During 2016 and 2017, the UN monitors said a military campaign by government troops in Wau and surrounding areas in Western Bahr el-Ghazal targeted civilians on ethnic grounds and displaced more than 100,000.

“The government has during much of 2017 deliberately prevented life-saving food assistance from reaching some citizens,” the monitors wrote. “These actions amount to using food as a weapon of war with the intent to inflict suffering on civilians the government views as opponents to its agenda.”

“The denial of aid caused extreme food insecurity among large sections of the population, with malnutrition and death by starvation the documented outcome, in particular in Greater Baggari in Wau County,” they said in the report submitted to the UN Security Council’s South Sudan sanctions committee.

South Sudan’s mission to the United Nations did not immediately respond to a request for comment on the report.

The United Nations warned the violence in South Sudan was providing “fertile ground” for genocide.

US Ambassador to the United Nations Nikki Haley visited Juba last month, where she told Kiir the United States had lost trust in his government and risked losing Washington’s support if he did not pursue peace.

‘CATASTROPHIC’

The UN monitors reported government regularly denied humanitarian aid access to certain parts of the population, in particular areas outside Wau, visited by UN Security Council ambassadors in September last year.

“One of those areas, Greater Baggari, is noteworthy for the persistent and systematic nature of government’s access denials and the catastrophic humanitarian conditions that have resulted,” the independent UN monitors said.

In August, government eased restrictions, allowing aid groups to distribute food and lifesaving assistance to more than 12,000 people in Greater Baggari.
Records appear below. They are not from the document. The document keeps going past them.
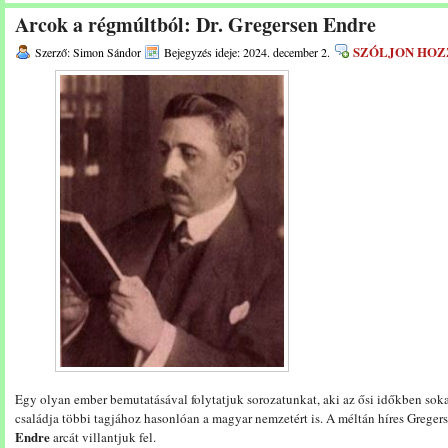
Arcok a régmúltból: Dr. Gregersen Endre
SZÓLJON HOZ
Szerző: Simon Sándor
Bejegyzés ideje: 2024. december 2.
Egy olyan ember bemutatásával folytatjuk sorozatunkat, aki az ősi időkben sokat
családja többi tagjához hasonlóan a magyar nemzetért is. A méltán híres Gregers
Endre
arcát villantjuk fel.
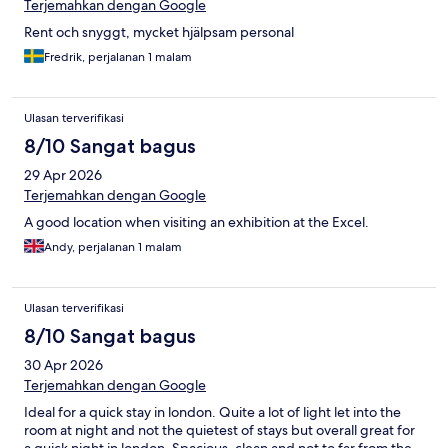
Terjemahkan dengan Google
Rent och snyggt, mycket hjälpsam personal
Fredrik, perjalanan 1 malam
Ulasan terverifikasi
8/10 Sangat bagus
29 Apr 2026
Terjemahkan dengan Google
A good location when visiting an exhibition at the Excel.
Andy, perjalanan 1 malam
Ulasan terverifikasi
8/10 Sangat bagus
30 Apr 2026
Terjemahkan dengan Google
Ideal for a quick stay in london. Quite a lot of light let into the
room at night and not the quietest of stays but overall great for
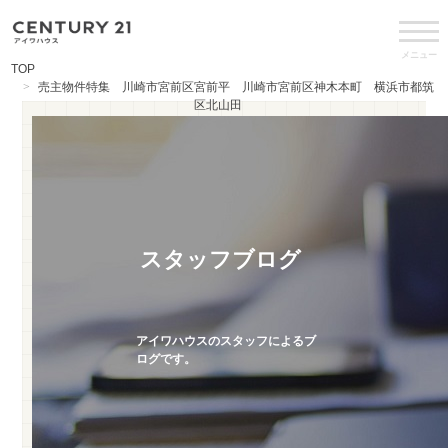
メニュー
TOP
売主物件特集 川崎市宮前区宮前平 川崎市宮前区神木本町 横浜市都筑
区北山田
スタッフブログ
アイワハウスのスタッフによるブ
ログです。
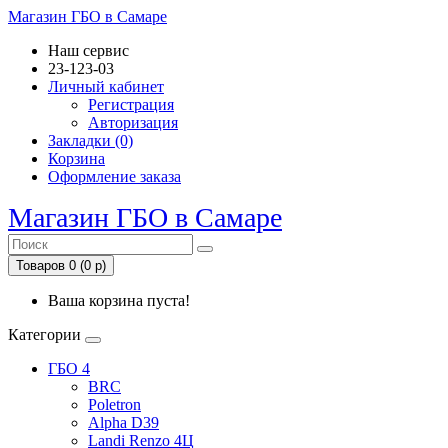
Магазин ГБО в Самаре
Наш сервис
23-123-03
Личный кабинет
Регистрация
Авторизация
Закладки (0)
Корзина
Оформление заказа
Магазин ГБО в Самаре
Товаров 0 (0 р)
Ваша корзина пуста!
Категории
ГБО 4
BRC
Poletron
Alpha D39
Landi Renzo 4Ц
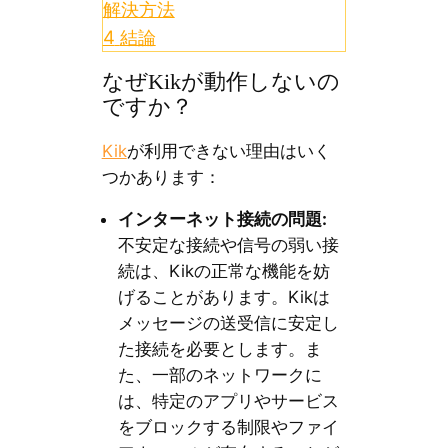
解決方法
4
結論
なぜKikが動作しないの
ですか？
Kik
が利用できない理由はいく
つかあります：
インターネット接続の問題:
不安定な接続や信号の弱い接
続は、Kikの正常な機能を妨
げることがあります。Kikは
メッセージの送受信に安定し
た接続を必要とします。ま
た、一部のネットワークに
は、特定のアプリやサービス
をブロックする制限やファイ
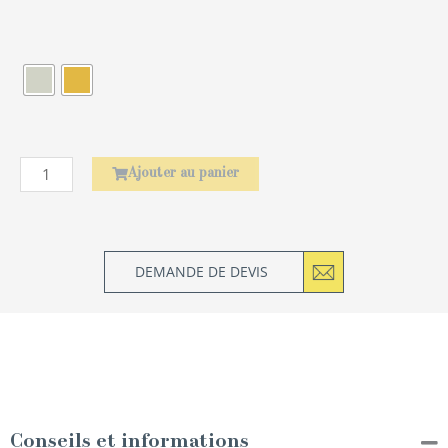
quantité
de
Élephant
Ajouter au panier
DEMANDE DE DEVIS
Conseils et informations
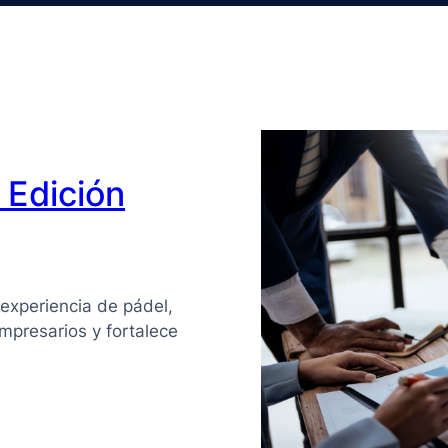
Edición
experiencia de pádel,
mpresarios y fortalece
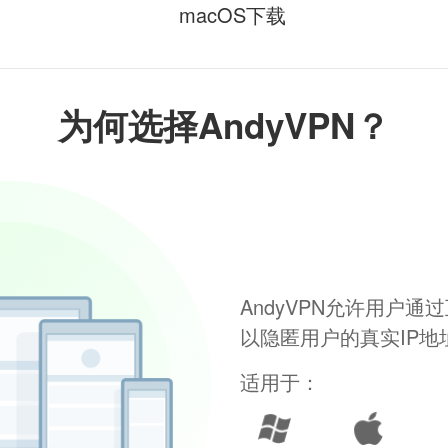
macOS下载
为何选择AndyVPN？
AndyVPN允许用户
以隐匿用户的真实IP
适用于：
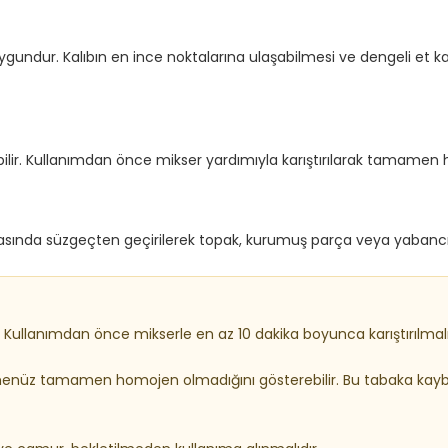
n uygundur. Kalıbın en ince noktalarına ulaşabilmesi ve dengeli et k
ir. Kullanımdan önce mikser yardımıyla karıştırılarak tamamen h
rasında süzgeçten geçirilerek topak, kurumuş parça veya yabancı
 Kullanımdan önce mikserle en az 10 dakika boyunca karıştırılmalı
henüz tamamen homojen olmadığını gösterebilir. Bu tabaka kayb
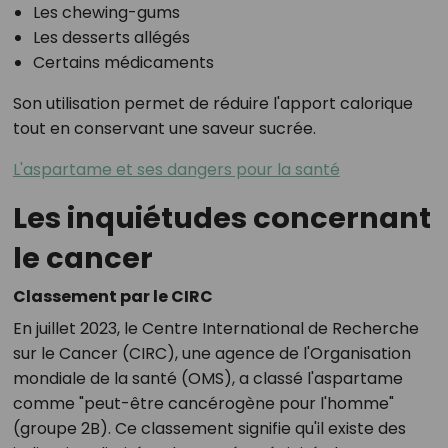
Les chewing-gums
Les desserts allégés
Certains médicaments
Son utilisation permet de réduire l'apport calorique
tout en conservant une saveur sucrée.
L'aspartame et ses dangers pour la santé
Les inquiétudes concernant
le cancer
Classement par le CIRC
En juillet 2023, le Centre International de Recherche
sur le Cancer (CIRC), une agence de l'Organisation
mondiale de la santé (OMS), a classé l'aspartame
comme "peut-être cancérogène pour l'homme"
(groupe 2B). Ce classement signifie qu'il existe des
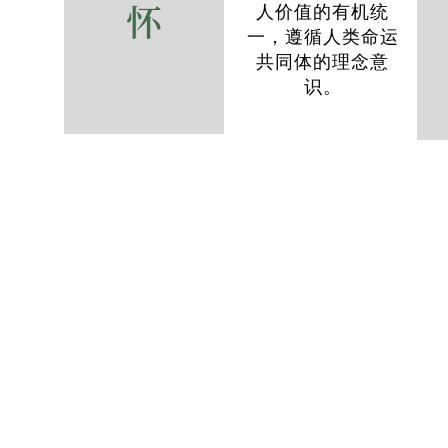
人价值的有机统
一，遵循人类命运
共同体的理念意
识。
经士智库面向国内外政府和企业用户提供
project
）和国际咨询服务。基于经士智库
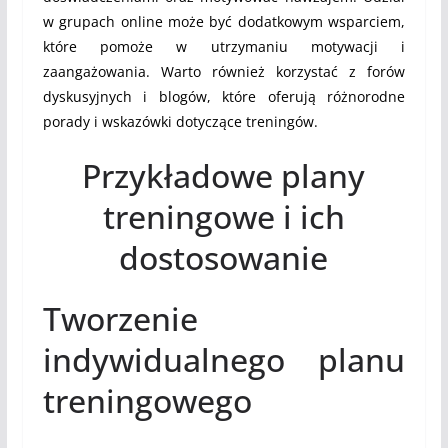
w grupach online może być dodatkowym wsparciem,
które pomoże w utrzymaniu motywacji i
zaangażowania. Warto również korzystać z forów
dyskusyjnych i blogów, które oferują różnorodne
porady i wskazówki dotyczące treningów.
Przykładowe plany
treningowe i ich
dostosowanie
Tworzenie
indywidualnego planu
treningowego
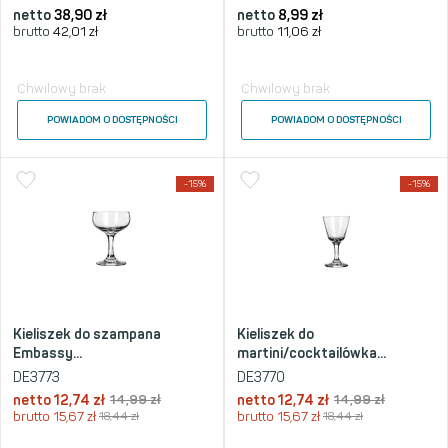
netto
38,90
zł
netto
8,99
zł
brutto
42,01
zł
brutto
11,06
zł
Chwilowy brak
Chwilowy brak
POWIADOM O DOSTĘPNOŚCI
POWIADOM O DOSTĘPNOŚCI
-15%
-15%
Kieliszek do szampana
Kieliszek do
Embassy...
martini/cocktailówka...
DE3773
DE3770
netto
12,74
zł
14,99
zł
netto
12,74
zł
14,99
zł
brutto
15,67
zł
18,44
zł
brutto
15,67
zł
18,44
zł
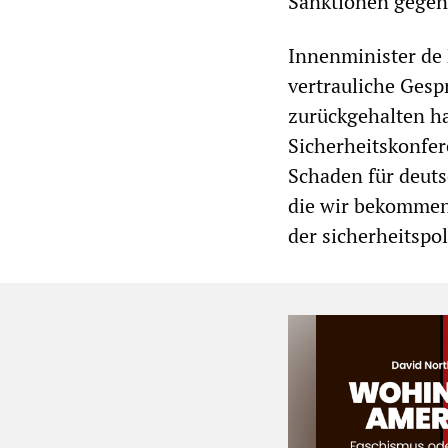
Sanktionen gegen 
Innenminister de 
vertrauliche Ges
zurückgehalten ha
Sicherheitskonfer
Schaden für deuts
die wir bekommen,
der sicherheitspo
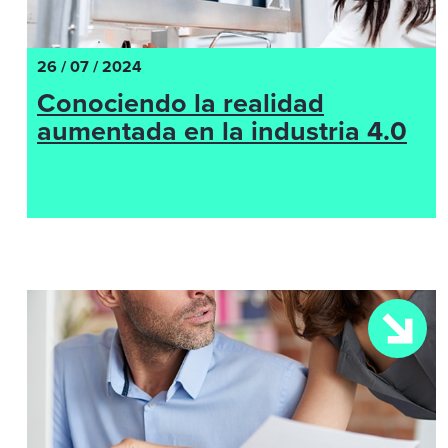
26 / 07 / 2024
Conociendo la realidad
aumentada en la industria 4.0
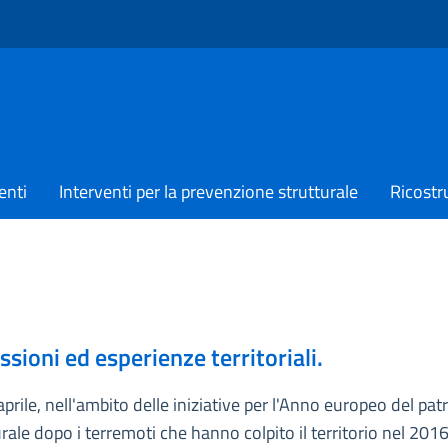
enti
Interventi per la prevenzione strutturale
Ricostr
ssioni ed esperienze territoriali.
rile, nell'ambito delle iniziative per l'Anno europeo del pat
rale dopo i terremoti che hanno colpito il territorio nel 201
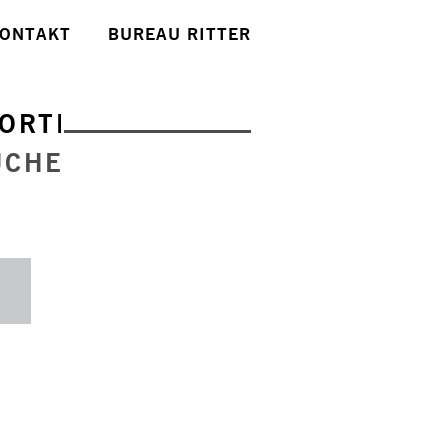
ONTAKT
BUREAU RITTER
ORTE
UCHE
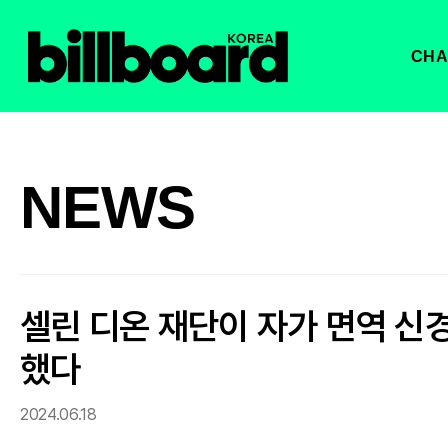
CHA
NEWS
셀린 디온 재단이 자가 면역 신
했다
2024.06.18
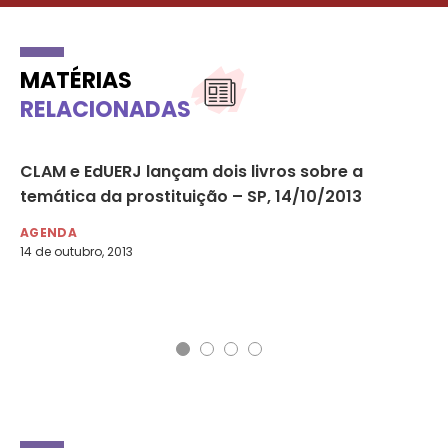
MATÉRIAS
RELACIONADAS
CLAM e EdUERJ lançam dois livros sobre a
I 
temática da prostituição – SP, 14/10/2013
Id
AGENDA
AG
14 de outubro, 2013
3 d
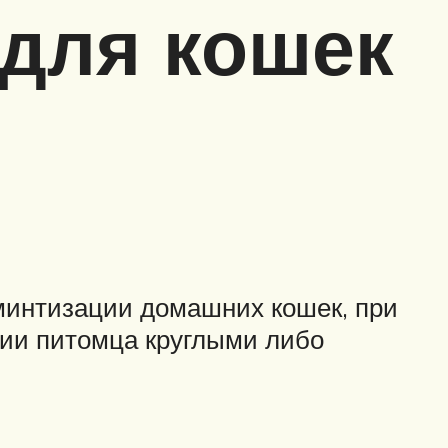
для кошек
минтизации домашних кошек, при
ении питомца круглыми либо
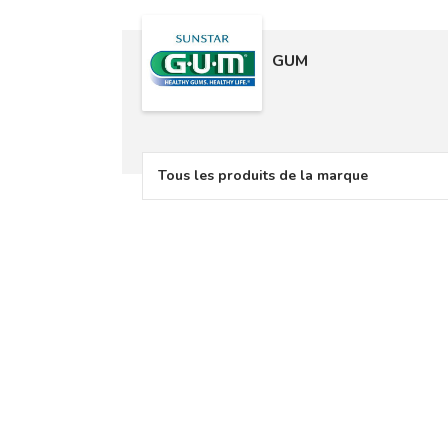
GUM
Tous les produits de la marque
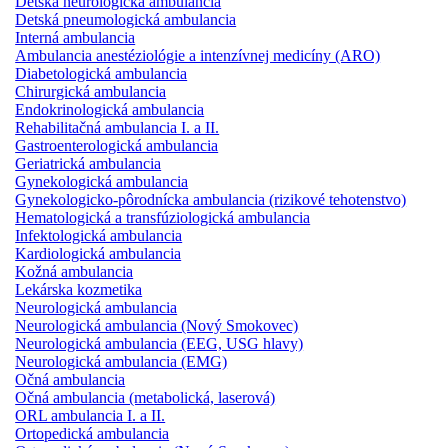
Detská neurologická ambulancia
Detská pneumologická ambulancia
Interná ambulancia
Ambulancia anestéziológie a intenzívnej medicíny (ARO)
Diabetologická ambulancia
Chirurgická ambulancia
Endokrinologická ambulancia
Rehabilitačná ambulancia I. a II.
Gastroenterologická ambulancia
Geriatrická ambulancia
Gynekologická ambulancia
Gynekologicko-pôrodnícka ambulancia (rizikové tehotenstvo)
Hematologická a transfúziologická ambulancia
Infektologická ambulancia
Kardiologická ambulancia
Kožná ambulancia
Lekárska kozmetika
Neurologická ambulancia
Neurologická ambulancia (Nový Smokovec)
Neurologická ambulancia (EEG, USG hlavy)
Neurologická ambulancia (EMG)
Očná ambulancia
Očná ambulancia (metabolická, laserová)
ORL ambulancia I. a II.
Ortopedická ambulancia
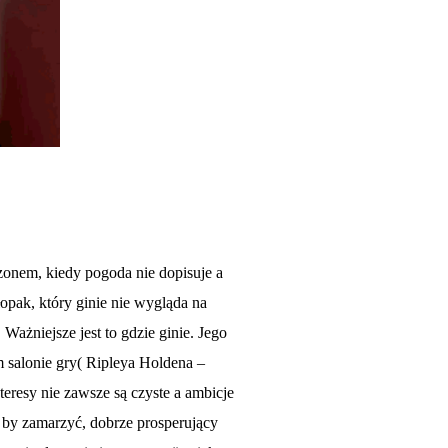
ezonem, kiedy pogoda nie dopisuje a
opak, który ginie nie wygląda na
Ważniejsze jest to gdzie ginie. Jego
 salonie gry( Ripleya Holdena –
eresy nie zawsze są czyste a ambicje
by zamarzyć, dobrze prosperujący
Villages were looted and burned and crops destroyed, the UN monitors wrote.
One humanitarian assessment mission told UN monitors 164 young children and elderly died from hunger and disease between January and September 2017.

The report found despite the catastrophic conditions across South Sudan, armed forces, groups and militias - particularly those affiliated with Kiir and Vice President Taban Deng Gai - continued to “actively impede both humanitarian and peacekeeping operations.”

UN peacekeepers have been deployed in South Sudan since 2011.